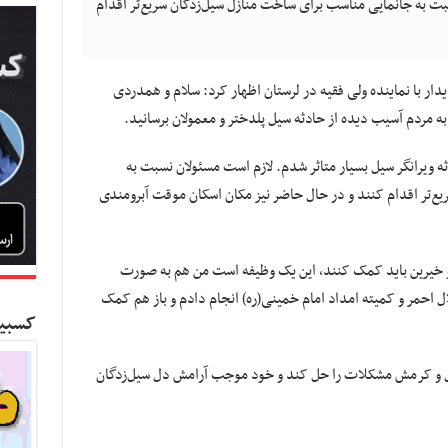
بت به جانمایی مناسب برای ساخت منازل سیل‌زدگان سریع‌تر اقدام
دار با نماینده ولی فقیه در لرستان اظهار کرد: سلام و همدردی
به مردم آسیب دیده از حادثه سیل پلدختر و معمولان برسانید.
دثه ویرانگر سیل بسیار متاثر شدم. لازم است مسئولان نسبت به
ع‌تر اقدام کنند و در حال حاضر نیز مکان اسکان موقت آبرومندی
ر و خیرین باید کمک کنند، این یک وظیفه است من هم به صورت
ل احمر و کمیته امداد امام خمینی(ره) انجام دادم و باز هم کمک
کسبین
ضل و کرمش مشکلات را حل کند و خود موجب آرامش دل سیل‌زدگان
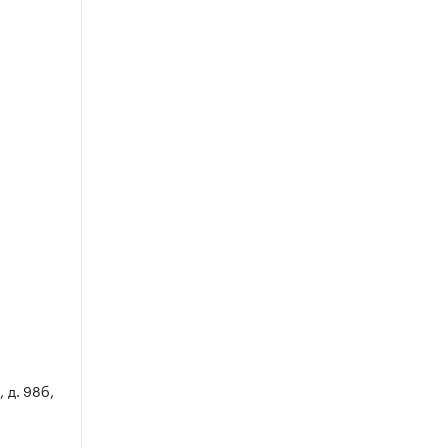
 д. 98б,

· · · · · · ·

> WHAT TO WORK ON: Please set down the whole listing above exactly and skip every picture.

> ANSWER TO THIS PROBLEM:
بت به جانمایی مناسب برای ساخت منازل سیل‌زدگان سریع‌تر اقدام
دار با نماینده ولی فقیه در لرستان اظهار کرد: سلام و همدردی
به مردم آسیب دیده از حادثه سیل پلدختر و معمولان برسانید.
دثه ویرانگر سیل بسیار متاثر شدم. لازم است مسئولان نسبت به
ع‌تر اقدام کنند و در حال حاضر نیز مکان اسکان موقت آبرومندی
ر و خیرین باید کمک کنند، این یک وظیفه است من هم به صورت
ل احمر و کمیته امداد امام خمینی(ره) انجام دادم و باز هم کمک
کسبین
ضل و کرمش مشکلات را حل کند و خود موجب آرامش دل سیل‌زدگان
 д. 98б,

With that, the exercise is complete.